[The task]:
Return every line below as is, leaving out the pictures.

[Given entries]:

+++

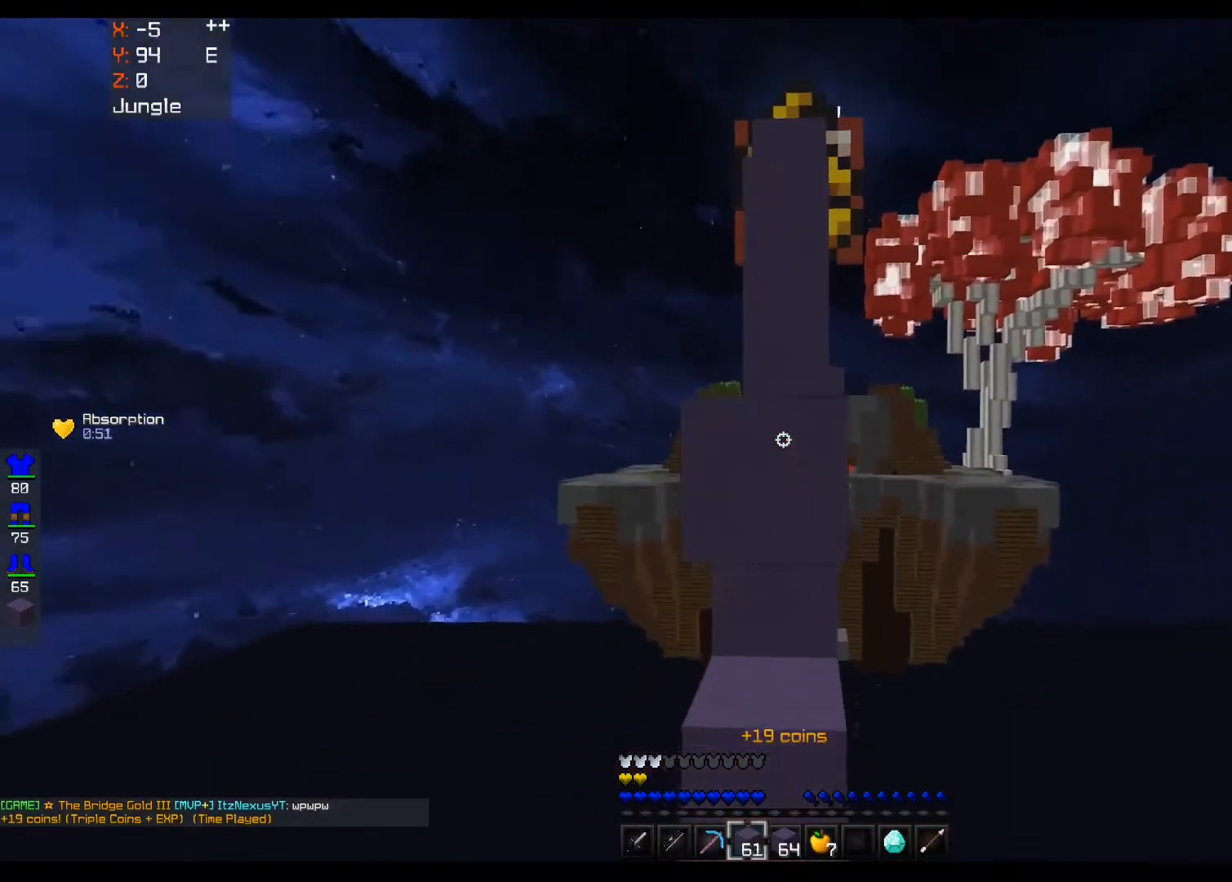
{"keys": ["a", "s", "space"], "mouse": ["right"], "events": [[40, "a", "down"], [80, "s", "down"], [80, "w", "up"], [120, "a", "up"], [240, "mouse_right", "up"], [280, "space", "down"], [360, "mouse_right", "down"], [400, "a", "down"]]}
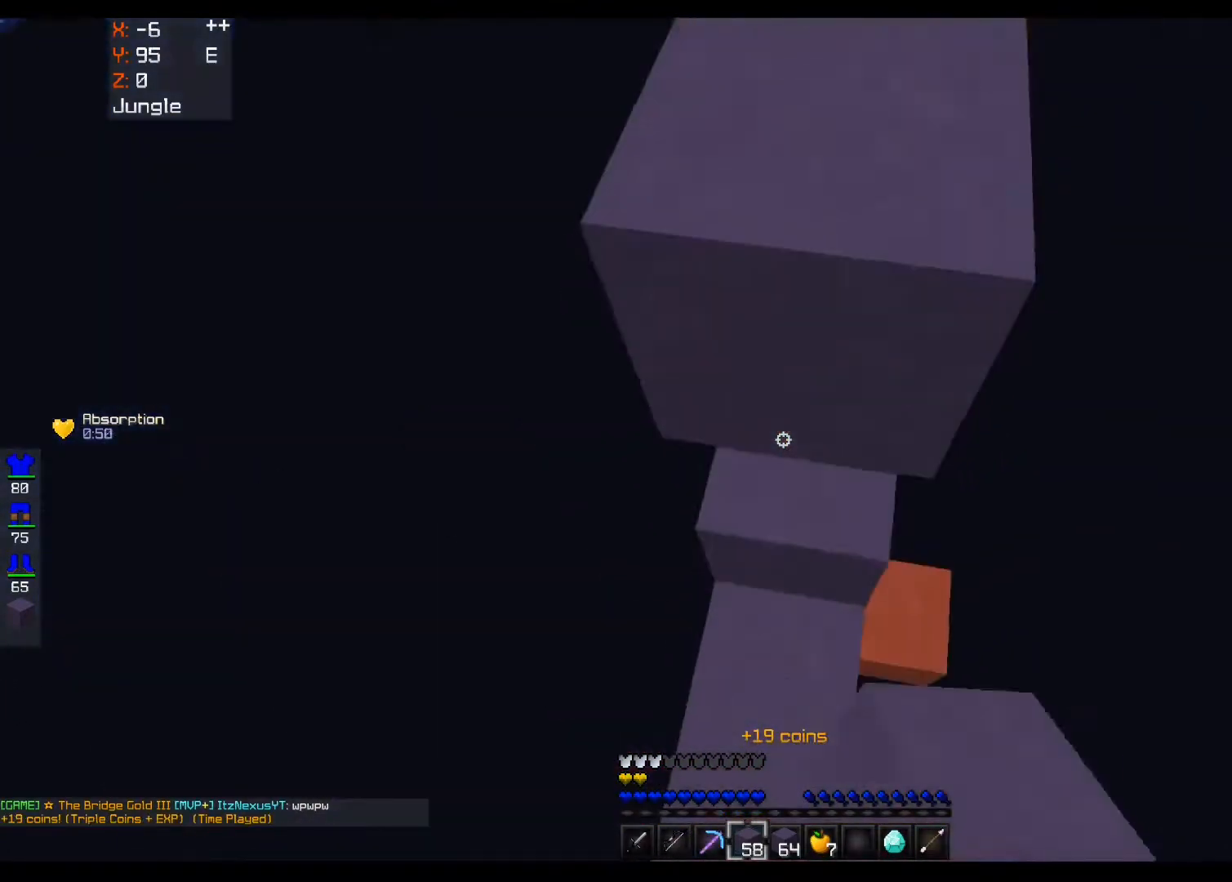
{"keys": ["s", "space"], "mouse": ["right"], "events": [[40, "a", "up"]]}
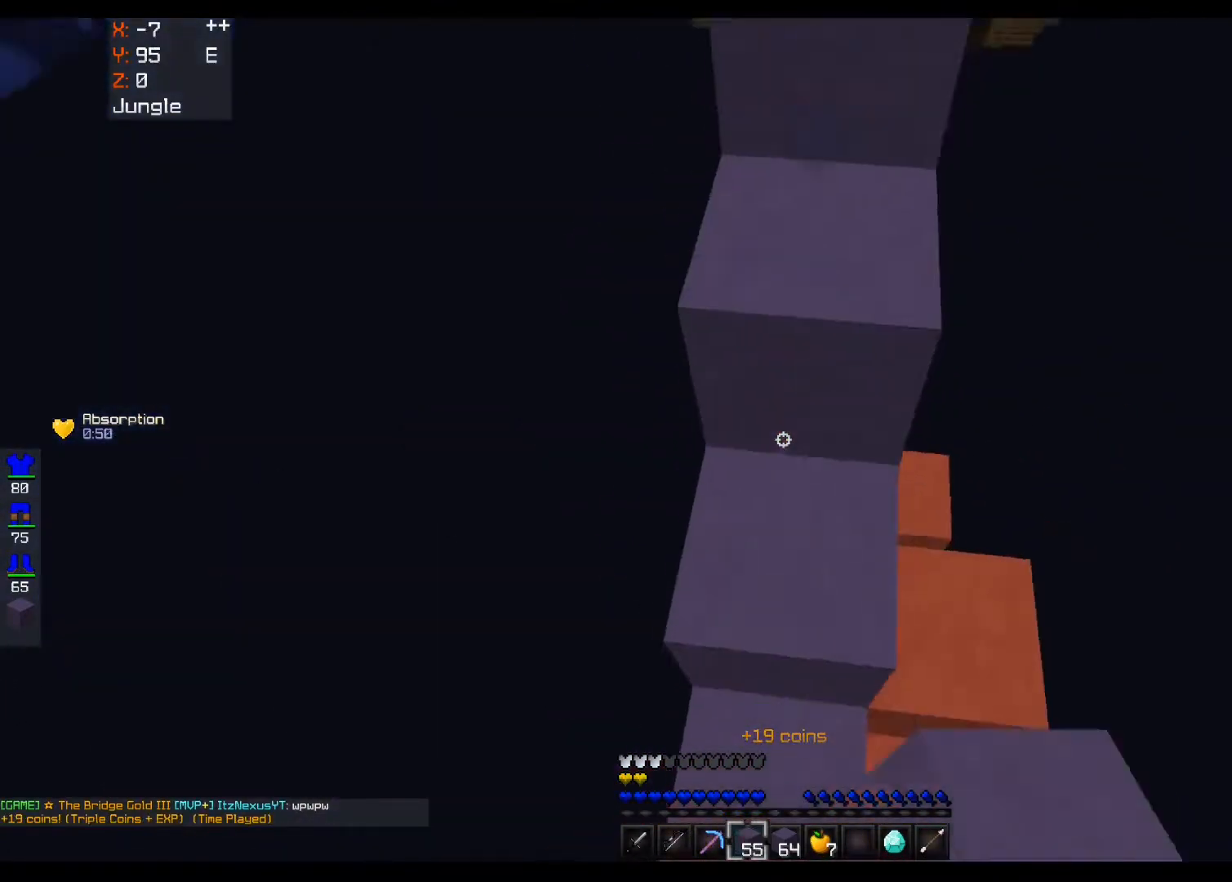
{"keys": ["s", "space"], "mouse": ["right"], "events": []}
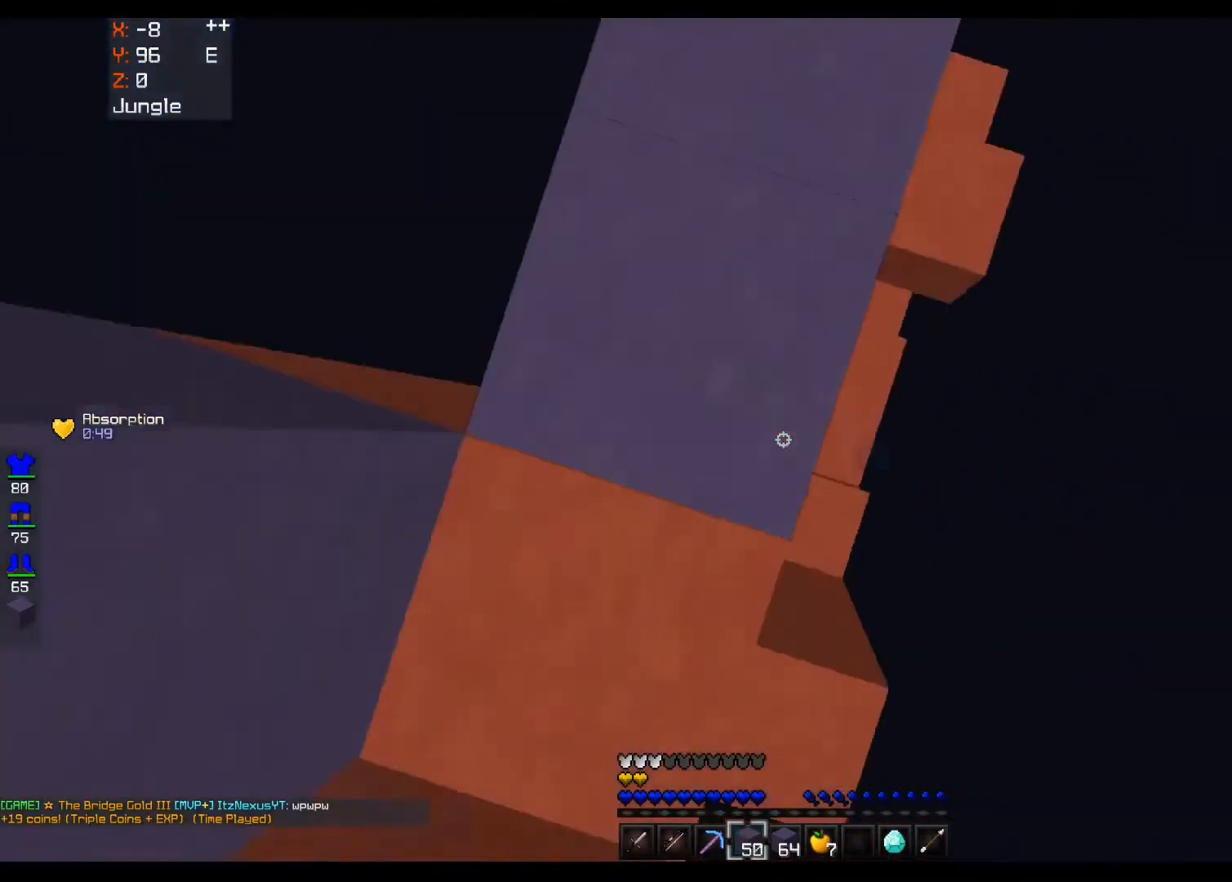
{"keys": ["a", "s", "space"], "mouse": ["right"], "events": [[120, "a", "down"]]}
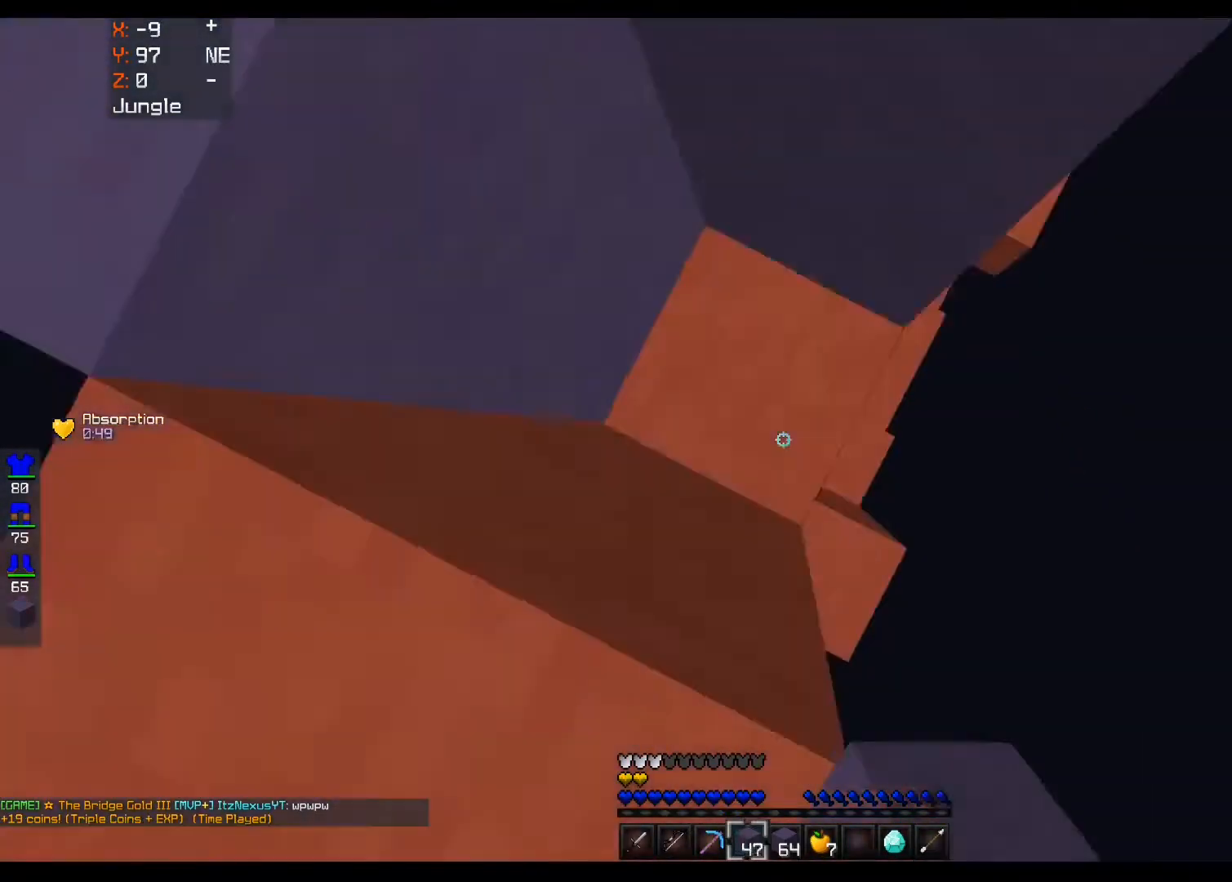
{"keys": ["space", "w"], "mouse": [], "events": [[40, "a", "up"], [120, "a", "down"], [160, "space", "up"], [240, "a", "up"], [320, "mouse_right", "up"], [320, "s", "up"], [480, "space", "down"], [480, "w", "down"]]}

+++

[Completed exercise]:
{"keys": ["a", "s", "space"], "mouse": ["right"], "events": [[40, "a", "down"], [80, "s", "down"], [80, "w", "up"], [120, "a", "up"], [240, "mouse_right", "up"], [280, "space", "down"], [360, "mouse_right", "down"], [400, "a", "down"]]}
{"keys": ["s", "space"], "mouse": ["right"], "events": [[40, "a", "up"]]}
{"keys": ["s", "space"], "mouse": ["right"], "events": []}
{"keys": ["a", "s", "space"], "mouse": ["right"], "events": [[120, "a", "down"]]}
{"keys": ["space", "w"], "mouse": [], "events": [[40, "a", "up"], [120, "a", "down"], [160, "space", "up"], [240, "a", "up"], [320, "mouse_right", "up"], [320, "s", "up"], [480, "space", "down"], [480, "w", "down"]]}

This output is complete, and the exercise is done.